Unfortunately, that belief took root in me too and followed me into adulthood. Even though I protested against continuing my education right after high school and went straight into an art career, the belief remained: I had to dedicate all my energy to one thing and prove my worth to the world. So I aggressively pushed my tattooing career—working 5–7 days a week, drawing through the nights, traveling, participating in tattoo conventions, guest spotting, and more. Everything else felt like a distraction from who I had to become. Because I had to become something. Because if I wasn’t pouring all my energy into one thing, then who was I?

Years later, when I finally received my autism and ADHD diagnosis, I came across the term “multipotentialite”. It was a completely new and unfamiliar concept to me—one that is closely linked to neurodivergence. “Jack of all trades, master of none” was a phrase that had always scared me, but it turns out it’s just a fragment of a longer saying:

“Jack of all trades, master of none, though oftentimes better than master of one.”

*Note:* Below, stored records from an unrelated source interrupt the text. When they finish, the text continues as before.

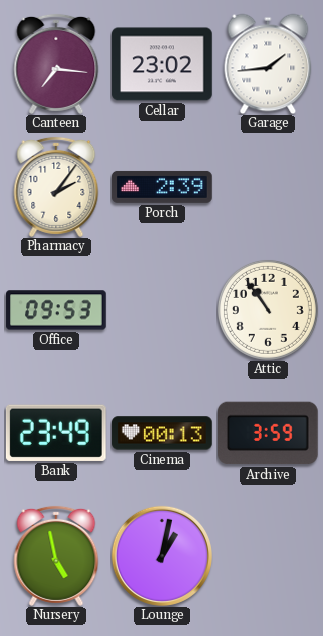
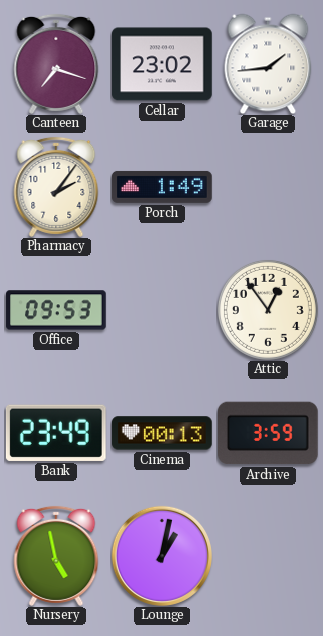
Canteen: 7:16 -> 7:18
Porch: 2:39 -> 1:49
Attic: 10:54 -> 12:54
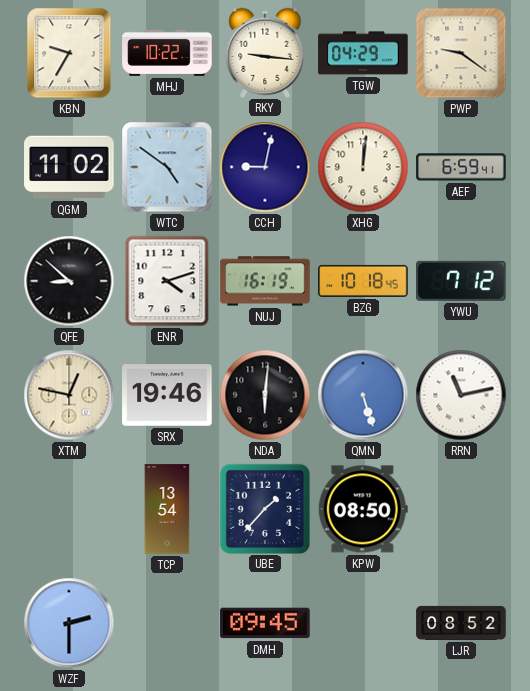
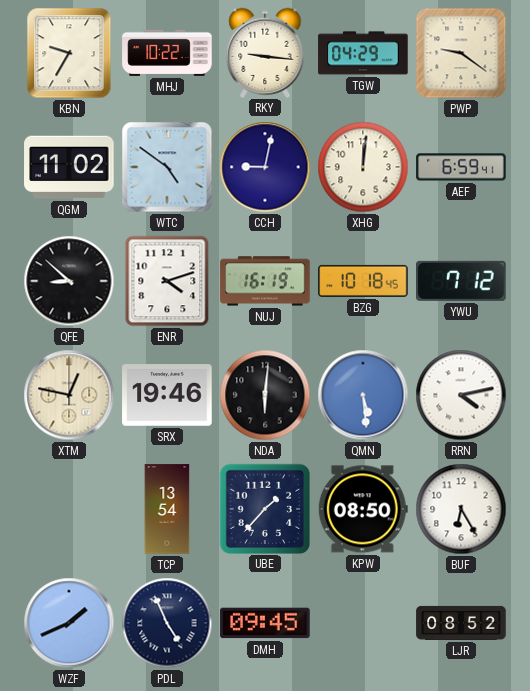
QMN: 5:27 -> 5:29
RRN: 11:13 -> 4:13
BUF: none -> 6:25
WZF: 2:30 -> 1:41
PDL: none -> 4:56
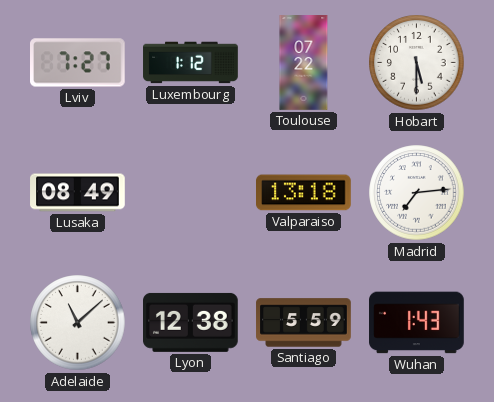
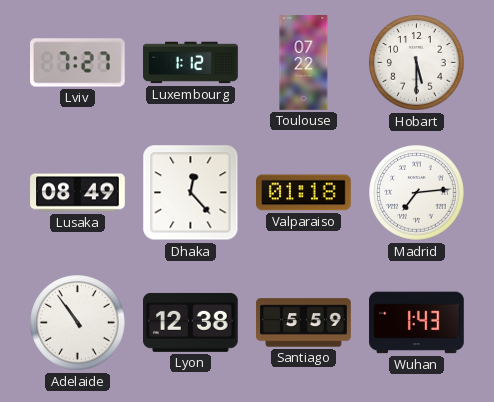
Dhaka: none -> 12:23
Valparaiso: 13:18 -> 01:18
Adelaide: 11:08 -> 10:54
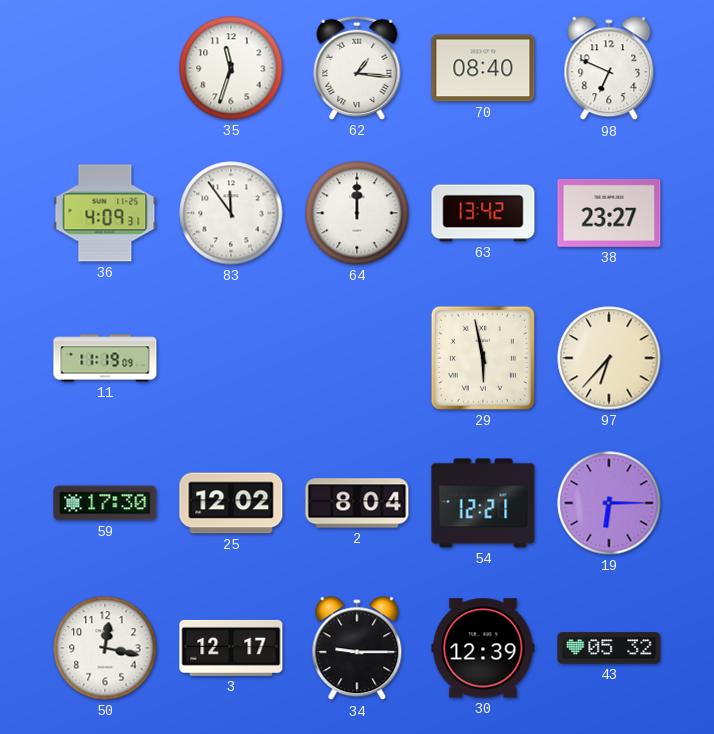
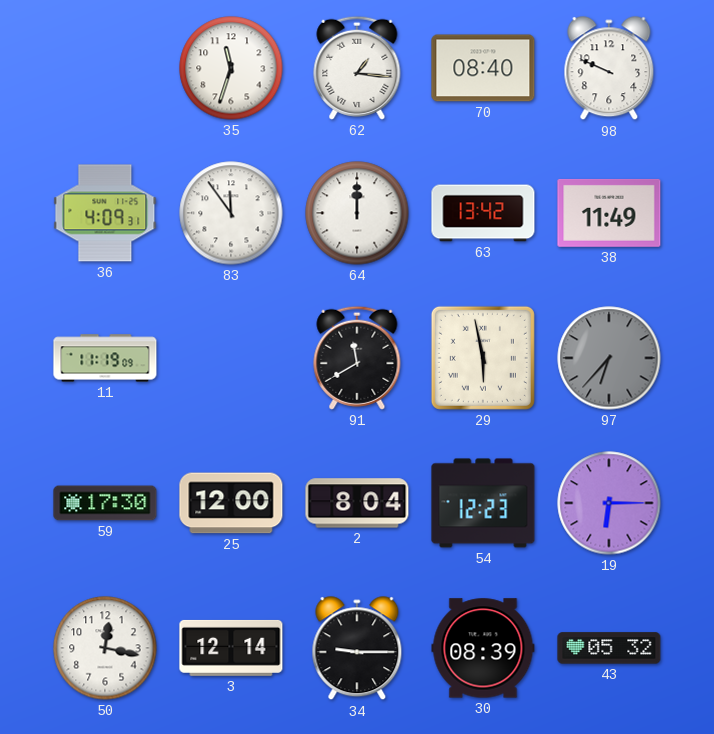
98: 6:49 -> 9:49
38: 23:27 -> 11:49
91: none -> 11:40
97 dial: cream -> grey
25: 12:02 -> 12:00
54: 12:21 -> 12:23
3: 12:17 -> 12:14
30: 12:39 -> 08:39
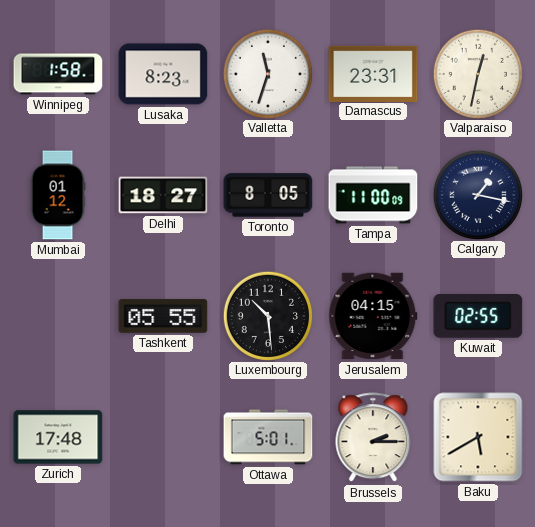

And that realization flipped a switch in my brain! The more I learned about other creatives, their backgrounds, and their creative processes, the more I understood how vital it was for my brain to do a variety of things—things that, on the surface, had nothing to do with each other. Artists need to experience life in order to find inspiration, solve problems, and create art. But my whole life, I had been forced to separate art from the world—as if logic and real-world subjects existed in one space, and creativity and art existed in another. But it’s all the same thing! That Venn diagram is a circle! Creative people need to experience different aspects of life, solve diverse problems, meet different people, and explore various fields. Because that’s how they bring it all together to create something new and unique for society. And to express it in a way that makes sense: through art.

Think of Andy Warhol, Frida Kahlo, Matisse, or Da Vinci—big names, big examples, but they illustrate this concept well. Artists who experimented, experienced, and suffered in order to bring their lives into visual form and share something truly unique with the world. And they could do that because they saw the world as more than just one-dimensional art. Our life experiences are art. And that really is so deep!

My passion for tattooing, painting, sculpture, fashion, interior design, memes, cars, motorcycles, freediving, dogs, and a million other things reflects my inner world. I am neurodivergent, and I burn like a sparkler—brightly and joyfully, sharing that light with others. Life is short, but the world has so much to offer, and my role as a neurodivergent artist is to experience it and reflect it back through creation.

Don’t trap your kids in a box. Plant those seeds in the ground and watch, with curiosity instead of fear, what kind of incredible being will emerge!